» **EXERCISE REQUIREMENTS**
Whichever lines include the word "Augusta", copy them as they appear in the data.

+ + + + + + +

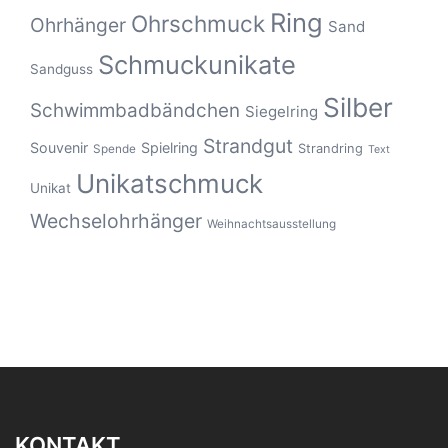
Ring
Ohrschmuck
Ohrhänger
Sand
Schmuckunikate
Sandguss
Silber
Schwimmbadbändchen
Siegelring
Strandgut
Souvenir
Spielring
Strandring
Spende
Text
Unikatschmuck
Unikat
Wechselohrhänger
Weihnachtsausstellung
KONTAKT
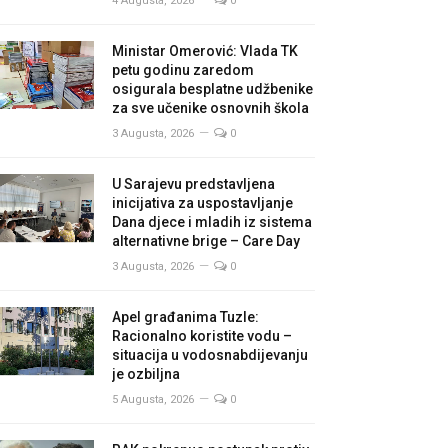
4 Augusta, 2026
0
Ministar Omerović: Vlada TK
petu godinu zaredom
osigurala besplatne udžbenike
za sve učenike osnovnih škola
3 Augusta, 2026
0
U Sarajevu predstavljena
inicijativa za uspostavljanje
Dana djece i mladih iz sistema
alternativne brige – Care Day
3 Augusta, 2026
0
Apel građanima Tuzle:
Racionalno koristite vodu –
situacija u vodosnabdijevanju
je ozbiljna
5 Augusta, 2026
0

+ + + + + + +

» **SOLVED PROBLEM**
4 Augusta, 2026
3 Augusta, 2026
3 Augusta, 2026
5 Augusta, 2026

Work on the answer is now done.